I'm an only and always wished for a sibling. I still do tbh although my DM is now sixty seven so I think that ship has definitely sailed 🤣
However in the 80s and 90s being an only was definitely something of a rarity. I felt I was missing out on something that all of my friends had. A companion within the home, somebody to go on holiday with other than my DPs, a playmate and an extended social circle due to a sibling. These were things that all of my friends had and I was always very envious. Even now I am envious of my friends relationships with their siblings and nieces and nephews. This is mitigated nicely by my DH's family as he is the eldest of six so I do have a large number of BILs and SILs.
Altnough now that more people are choosing to have only children I think that there is less opportunity for them to feel as if they are missing out and surely they will feel less of a rarity as a proportion of their friends will essentially be in the same boat.
I know that my DM always felt very looked down upon for having an only, which is awful. She wished for more children but it just wasn't to be and says that other women often remarked that I would be lonely and psychologically maladapted (I am not)

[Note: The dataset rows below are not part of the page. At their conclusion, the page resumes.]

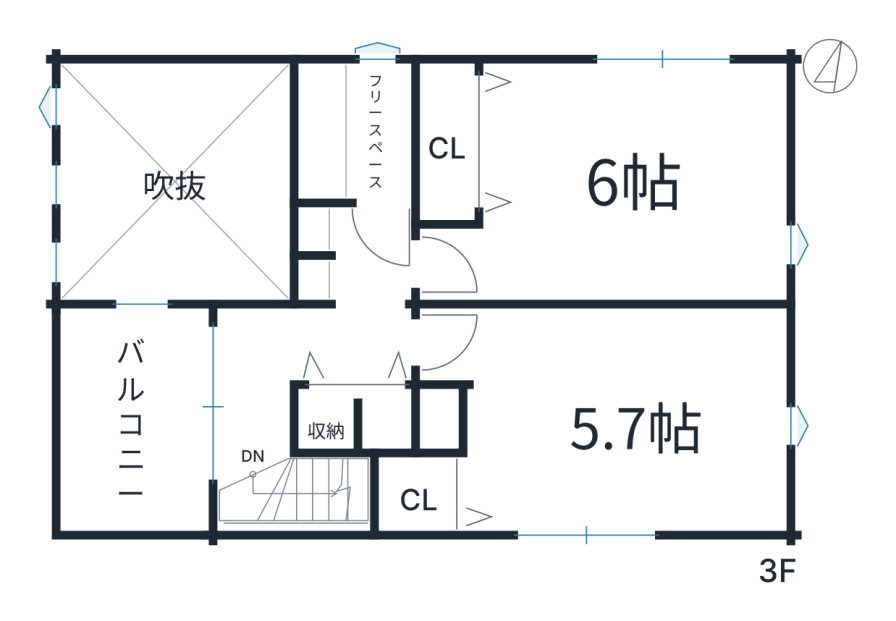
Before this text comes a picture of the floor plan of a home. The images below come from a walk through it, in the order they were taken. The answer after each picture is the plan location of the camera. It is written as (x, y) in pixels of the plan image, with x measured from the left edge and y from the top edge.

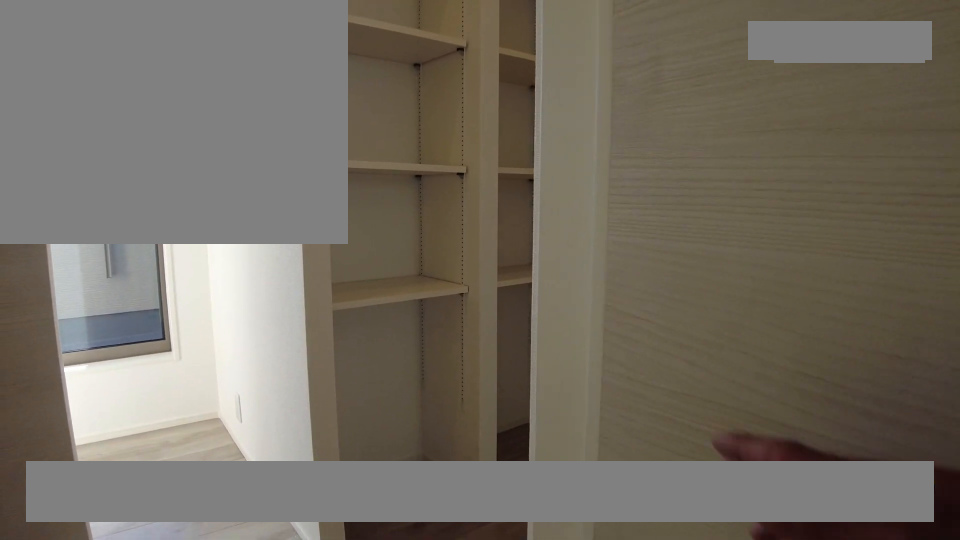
(347, 389)
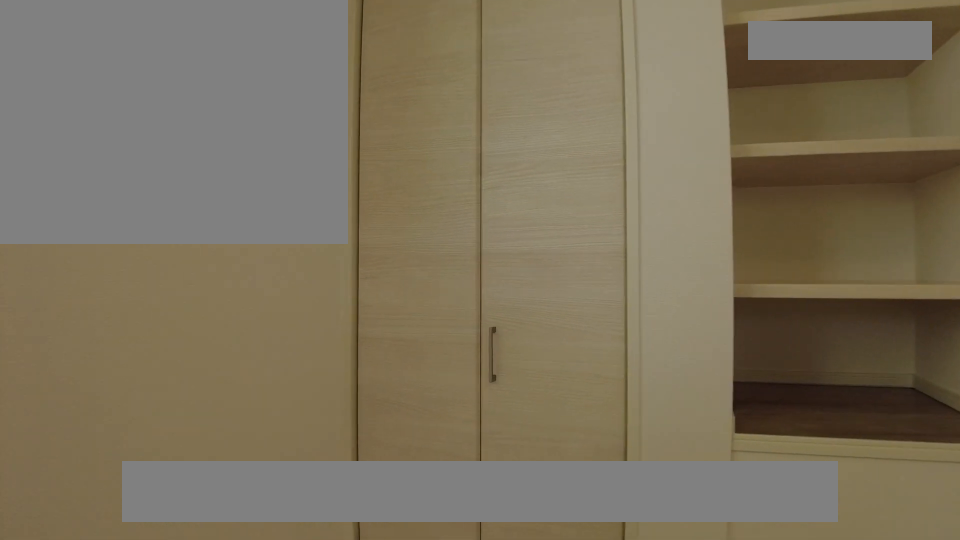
(632, 417)
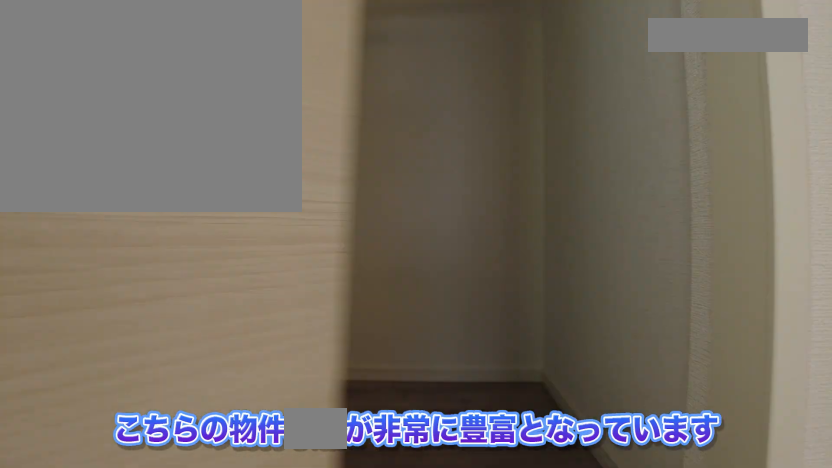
(627, 414)
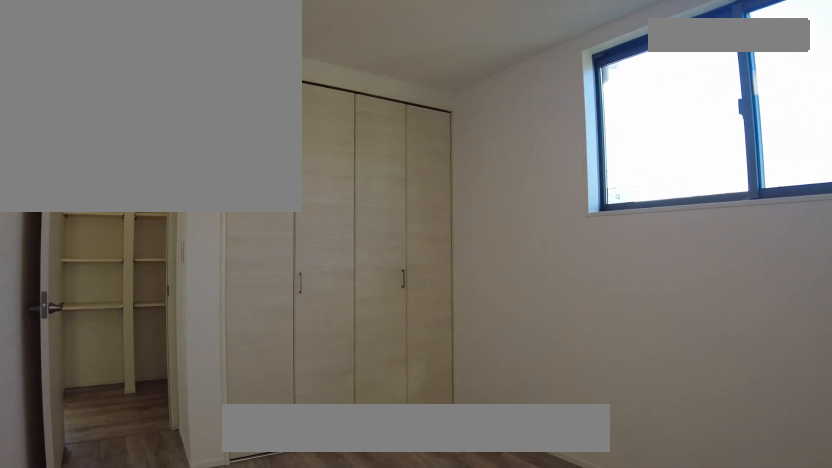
(622, 193)
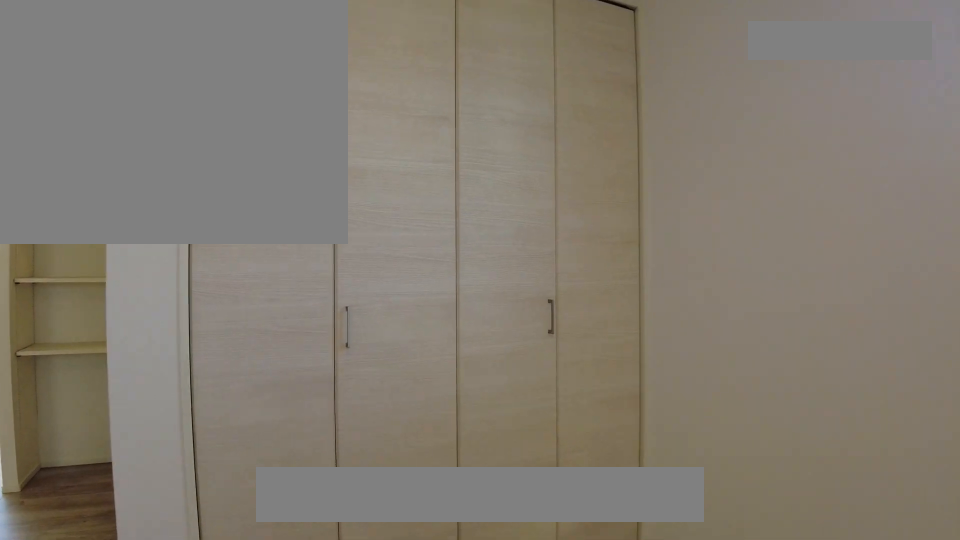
(629, 184)
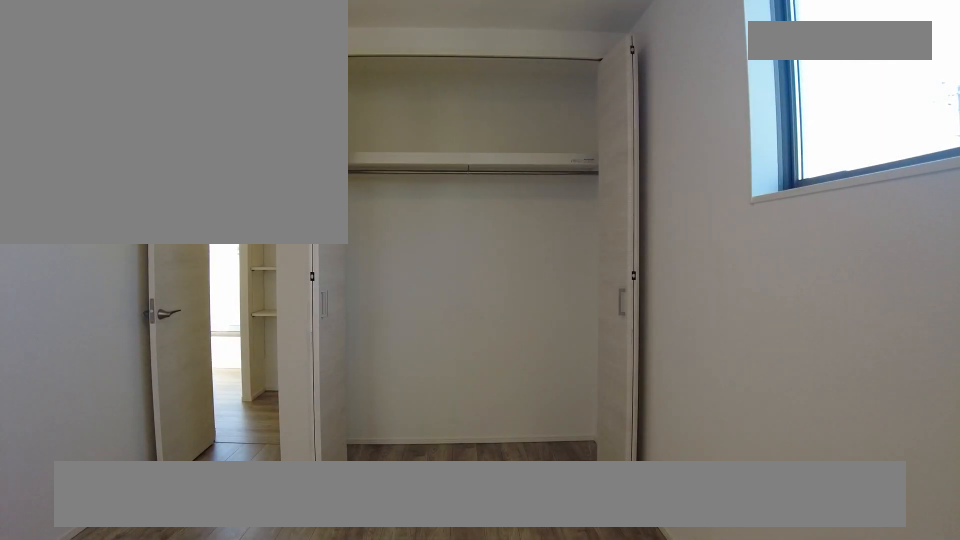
(627, 190)
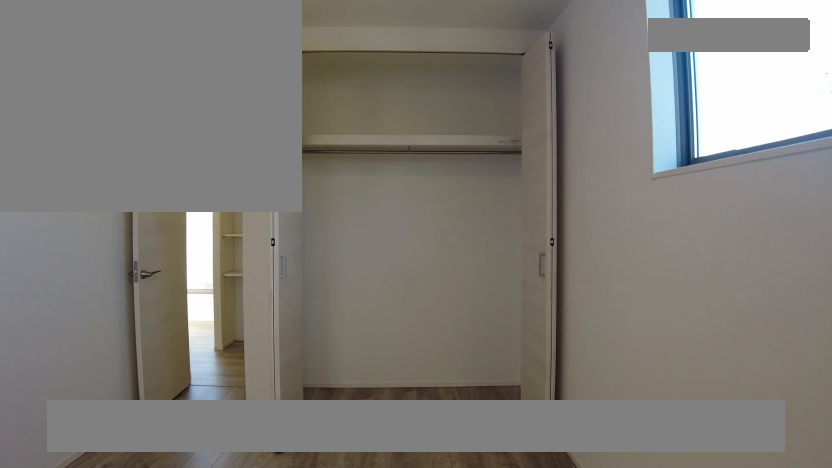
(625, 190)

I can't say that I would have chosen to be an only but I am very, very close to my mum.
It's a bit of a double edged sword tbh.
I would have liked to escape the UK years ago as would DH. How could I have done so as an only child whose dad had died in his fifties? I couldn't. It would have felt unspeakably cruel.
To that end I have stayed within half a mile of my mum because her health took a massive nose dive, presumably as the physical consequence of grief.
Now that she is almost seventy I am looking at extending the house so that she can live with us, because as an only what is the long term alternative?
And I do not begrudge caring for my mum in her later years. God only knows that she did the same for me.
And happily she and my DH get along famously.
Bit I've been very fortunate in almost every instance that these circumstances have and are seemingly going to work out well for us.
It's a lot to have on your shoulders as an only child. Sometimes when you are still relatively young yourself.
Yes, you can say that you wouldn't want to be a factor in your child's life choices, but if you have been a brilliant parent then necessarily that is what will happen because that child will love you to absolute pieces, Especially in the absence of an extended family.
Sorry for the essay.
There's plusses and minuses to being an only, no rights and wrongs.
I had a very privileged upbringing and I am forever grateful to the people who raised me, siblings notwithstanding.